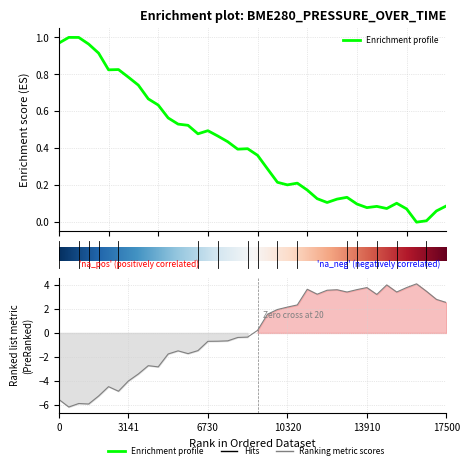

What is the minimum value shown in the chart?

-6.1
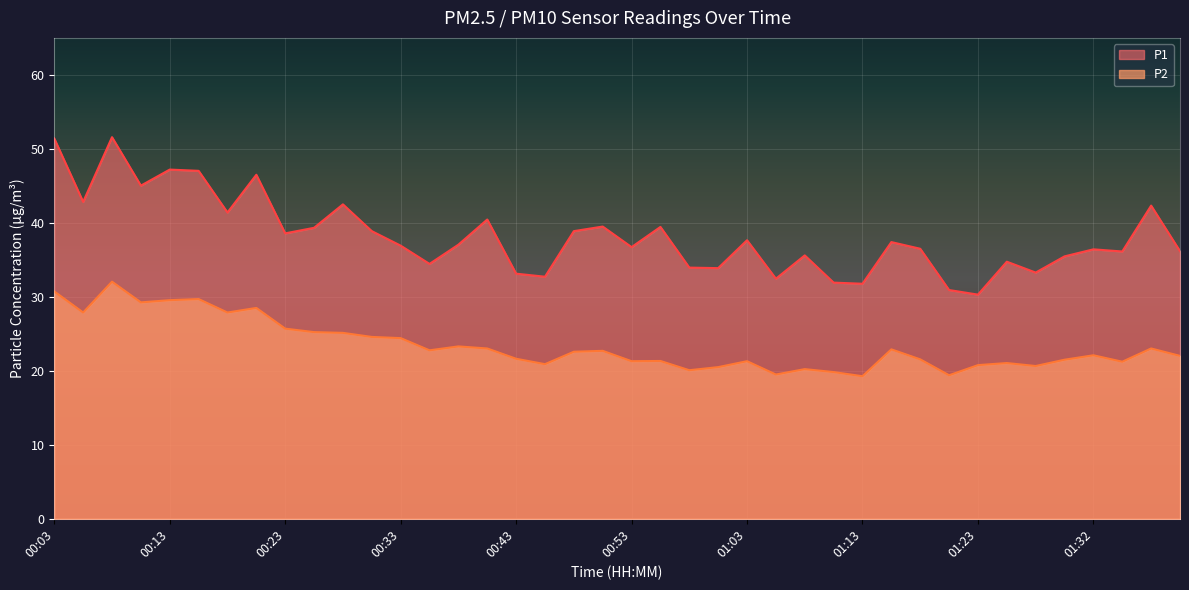

Reading left to right, what are all the values shown in this chart?

P1: 51.4	42.8	51.6	45.0	47.2	47.0	41.4	46.5	38.6	39.3	42.5	38.9	36.9	34.5	37.0	40.5	33.1	32.7	38.9	39.5	36.7	39.5	34.0	33.9	37.6	32.5	35.6	31.9	31.8	37.4	36.5	30.9	30.3	34.8	33.3	35.5	36.4	36.1	42.3	36.2
P2: 30.7	27.9	32.0	29.2	29.6	29.7	27.9	28.5	25.7	25.2	25.1	24.6	24.4	22.8	23.3	23.0	21.6	20.9	22.6	22.7	21.3	21.3	20.1	20.5	21.3	19.5	20.2	19.8	19.3	22.9	21.6	19.4	20.8	21.1	20.6	21.5	22.1	21.2	23.0	22.0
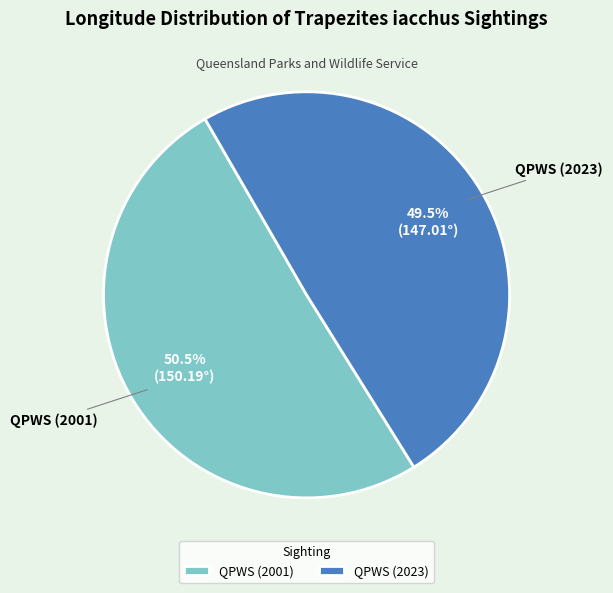

Does QPWS (2001) represent more than half of the total?

Yes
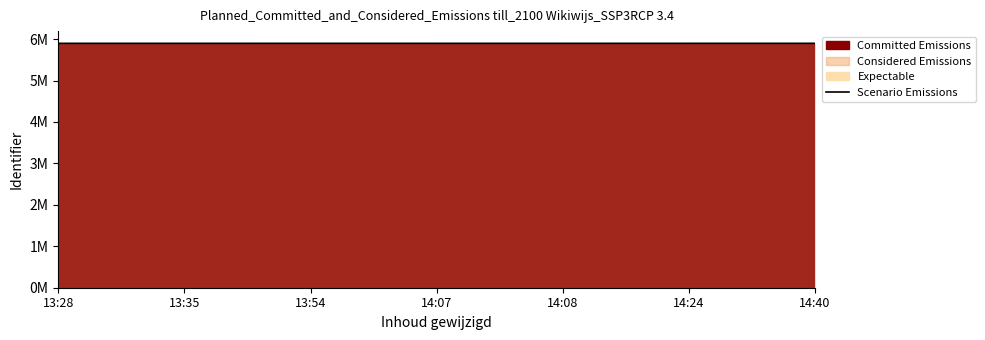

Where is the data nearest to the value 5896895?

13:54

**Activity**
Copy the listing above, changing each "chart" to "graph" and leaving everything else as it is. Leave out the pictures.

**Solved problem**
What is the minimum value shown in the graph?

-6.1

Reading left to right, what are all the values shown in this graph?

P1: 51.4	42.8	51.6	45.0	47.2	47.0	41.4	46.5	38.6	39.3	42.5	38.9	36.9	34.5	37.0	40.5	33.1	32.7	38.9	39.5	36.7	39.5	34.0	33.9	37.6	32.5	35.6	31.9	31.8	37.4	36.5	30.9	30.3	34.8	33.3	35.5	36.4	36.1	42.3	36.2
P2: 30.7	27.9	32.0	29.2	29.6	29.7	27.9	28.5	25.7	25.2	25.1	24.6	24.4	22.8	23.3	23.0	21.6	20.9	22.6	22.7	21.3	21.3	20.1	20.5	21.3	19.5	20.2	19.8	19.3	22.9	21.6	19.4	20.8	21.1	20.6	21.5	22.1	21.2	23.0	22.0

Does QPWS (2001) represent more than half of the total?

Yes

Where is the data nearest to the value 5896895?

13:54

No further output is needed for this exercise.